*Edit difference data*
────

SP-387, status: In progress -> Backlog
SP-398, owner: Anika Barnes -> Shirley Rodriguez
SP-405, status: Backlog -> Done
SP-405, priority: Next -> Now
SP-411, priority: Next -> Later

────

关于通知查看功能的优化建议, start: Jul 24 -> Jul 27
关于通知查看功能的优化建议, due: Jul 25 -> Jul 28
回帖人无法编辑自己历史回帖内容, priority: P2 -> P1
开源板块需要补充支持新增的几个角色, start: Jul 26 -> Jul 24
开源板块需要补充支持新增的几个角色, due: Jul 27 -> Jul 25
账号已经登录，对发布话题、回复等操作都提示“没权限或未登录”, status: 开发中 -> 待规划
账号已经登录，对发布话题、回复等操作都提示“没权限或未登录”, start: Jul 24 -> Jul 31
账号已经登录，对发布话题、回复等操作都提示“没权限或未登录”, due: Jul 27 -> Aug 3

────

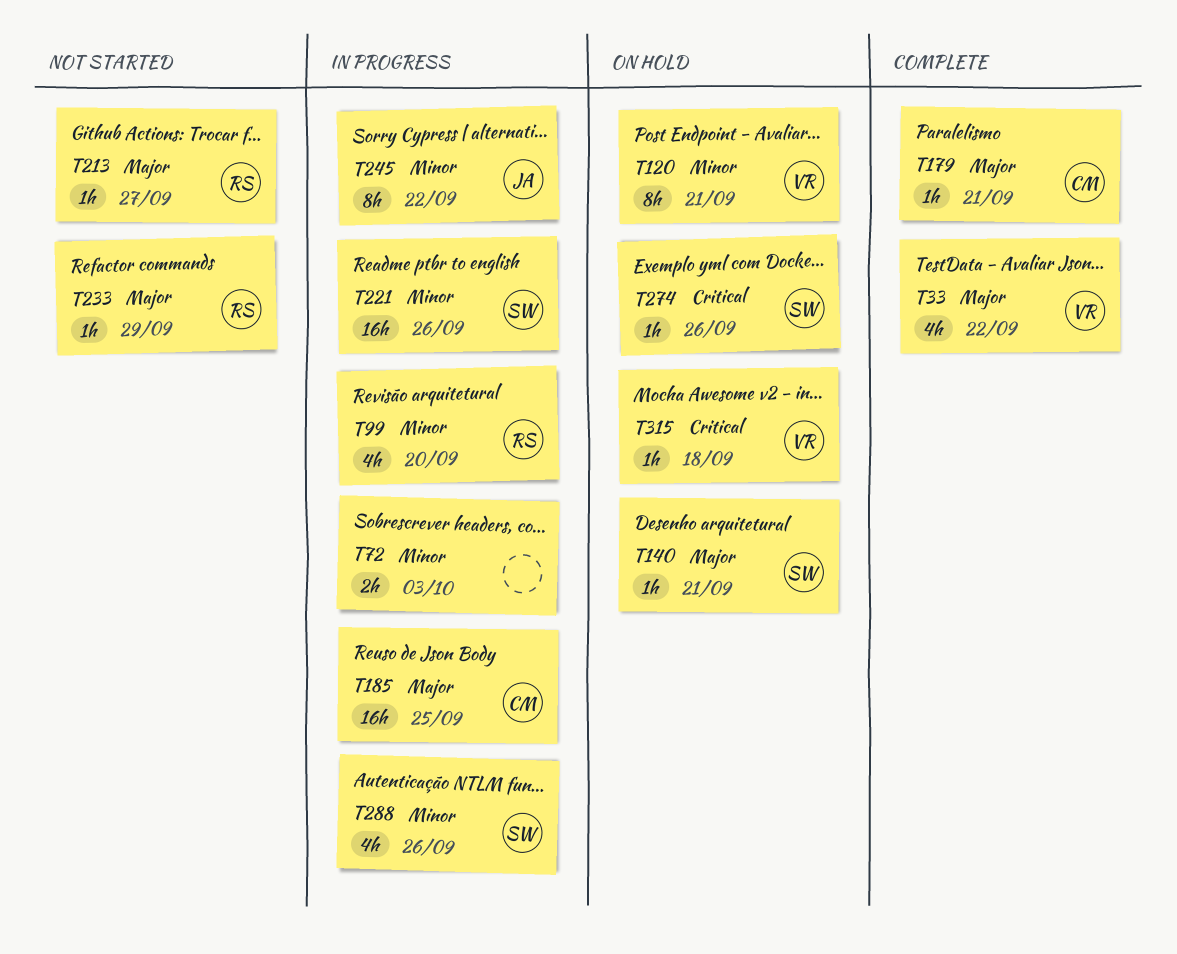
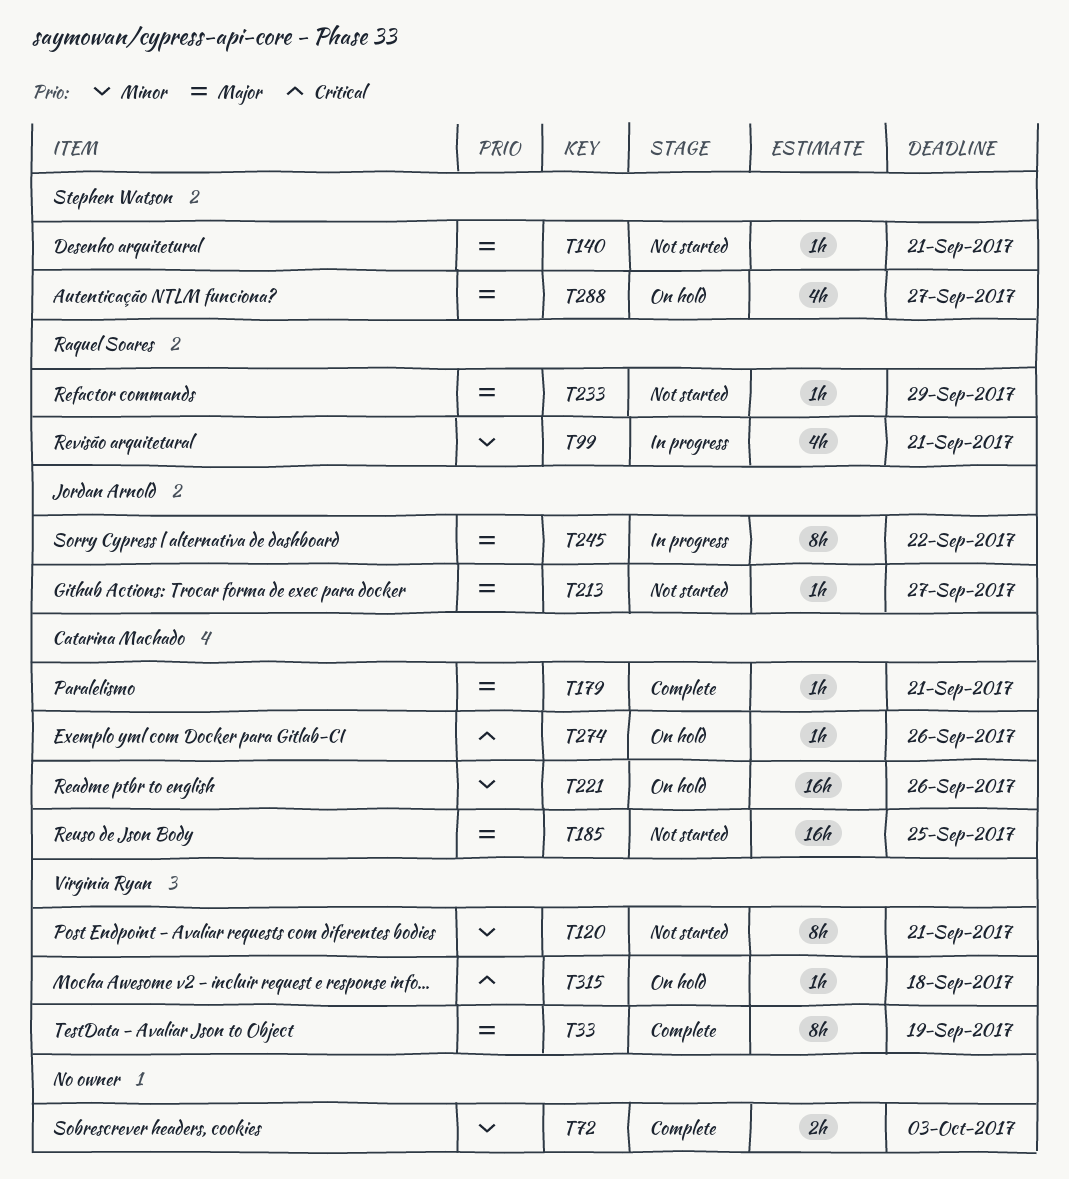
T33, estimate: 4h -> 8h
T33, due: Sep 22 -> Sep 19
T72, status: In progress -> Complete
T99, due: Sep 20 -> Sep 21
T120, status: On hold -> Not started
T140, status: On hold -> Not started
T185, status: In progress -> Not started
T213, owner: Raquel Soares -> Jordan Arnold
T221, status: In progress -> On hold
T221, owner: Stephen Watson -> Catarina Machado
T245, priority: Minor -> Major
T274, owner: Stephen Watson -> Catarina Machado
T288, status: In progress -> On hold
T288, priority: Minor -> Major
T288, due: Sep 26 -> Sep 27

────

What you return must be an exact retyping of the lines above starting at the line with "SP-405, status: Backlog -> Done" and ending at the line with "SP-411, priority: Next -> Later", and nothing besides.

*Answer to this problem*
SP-405, status: Backlog -> Done
SP-405, priority: Next -> Now
SP-411, priority: Next -> Later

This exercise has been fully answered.